• [Raw data]:
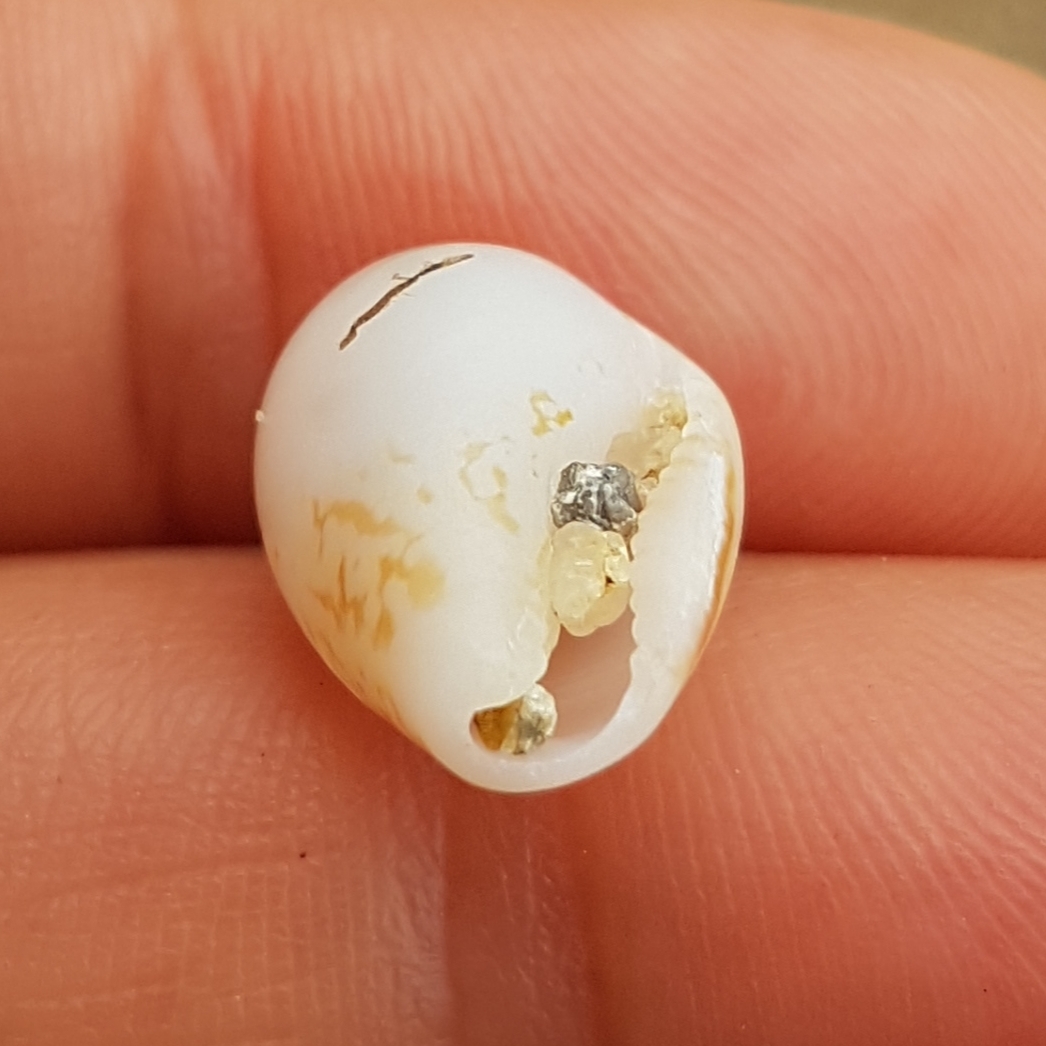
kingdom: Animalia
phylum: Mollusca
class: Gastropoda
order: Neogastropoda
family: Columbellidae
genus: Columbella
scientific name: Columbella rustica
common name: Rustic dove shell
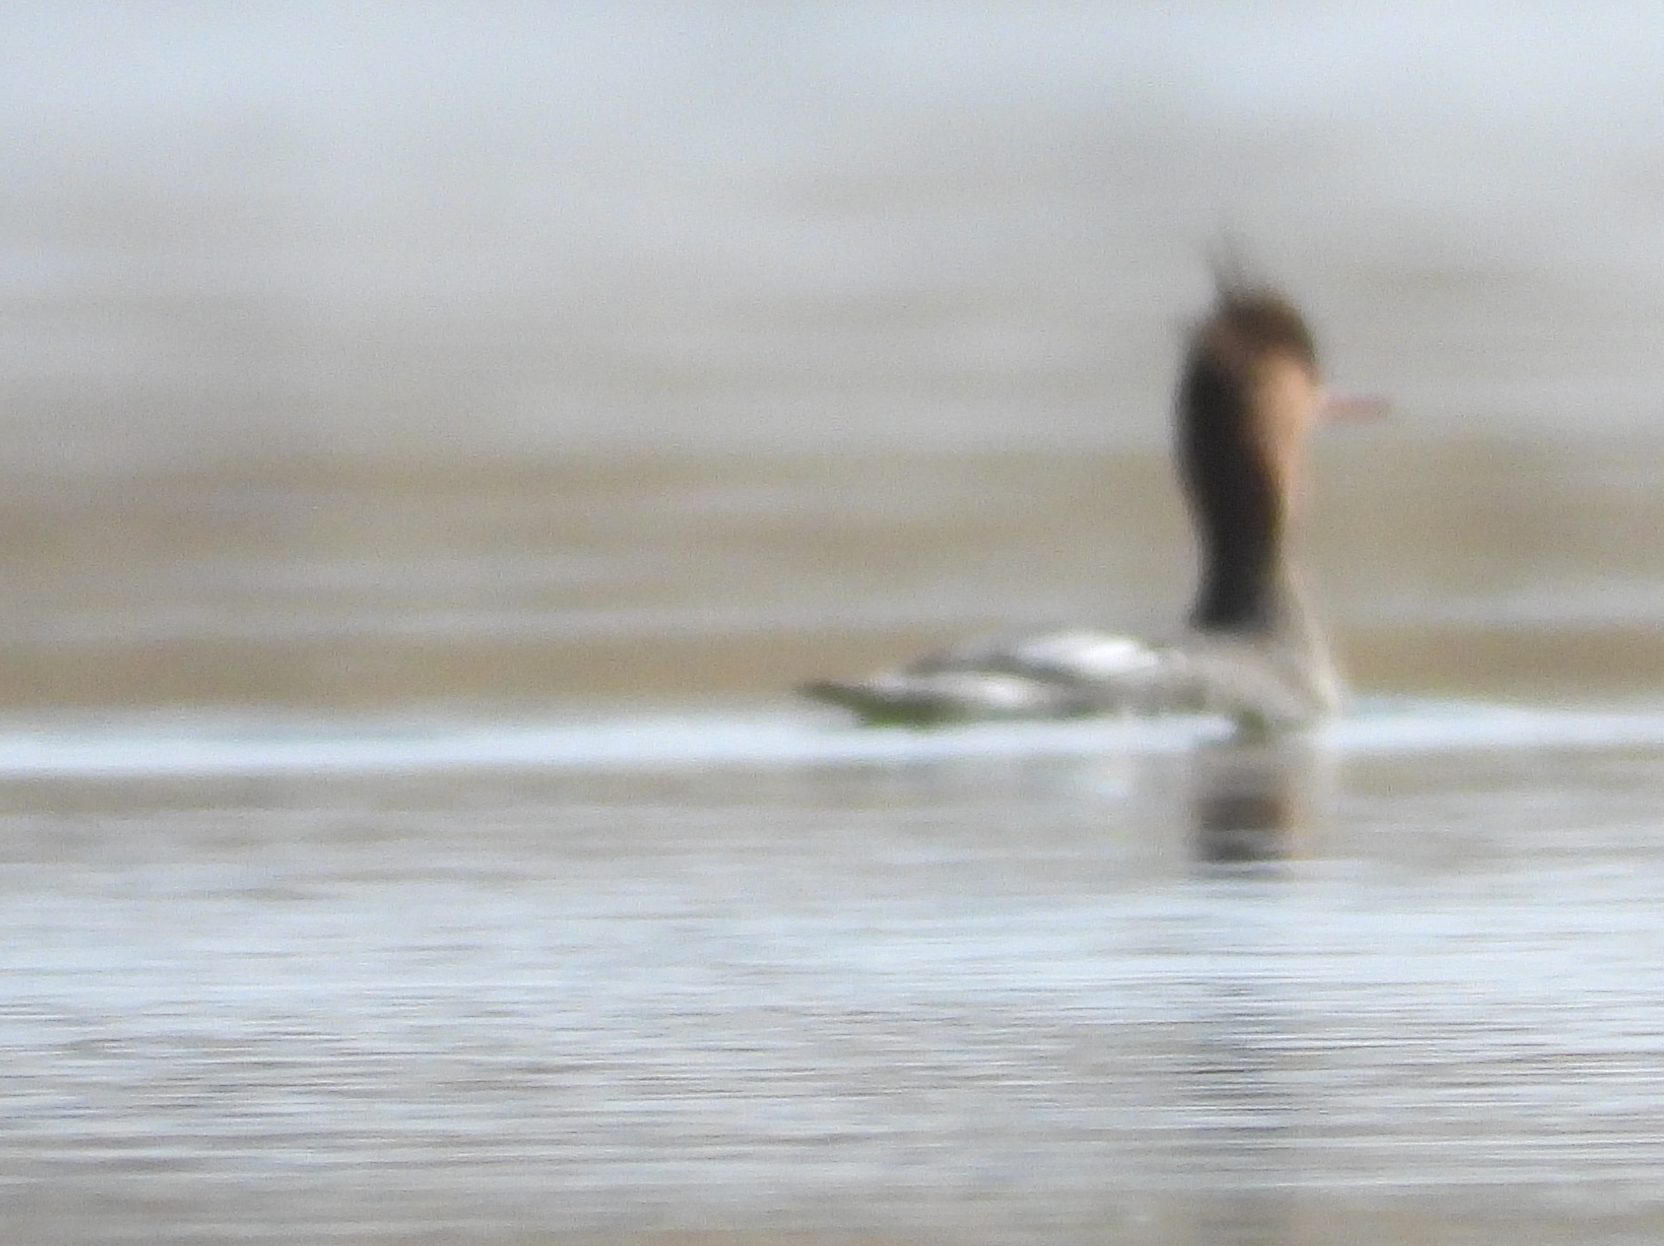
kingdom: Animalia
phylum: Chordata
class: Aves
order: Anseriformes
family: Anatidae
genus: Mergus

---

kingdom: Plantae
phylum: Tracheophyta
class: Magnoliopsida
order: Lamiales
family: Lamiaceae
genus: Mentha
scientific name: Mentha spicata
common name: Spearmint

• [Work to be completed]: Please recast the rows as a numbered list, beginning at the line that has "kingdom: Plantae" and stopping after the line that has "common name: Spearmint". Leave out any blank lines.

• [Problem solution]:
1. kingdom: Plantae
2. phylum: Tracheophyta
3. class: Magnoliopsida
4. order: Lamiales
5. family: Lamiaceae
6. genus: Mentha
7. scientific name: Mentha spicata
8. common name: Spearmint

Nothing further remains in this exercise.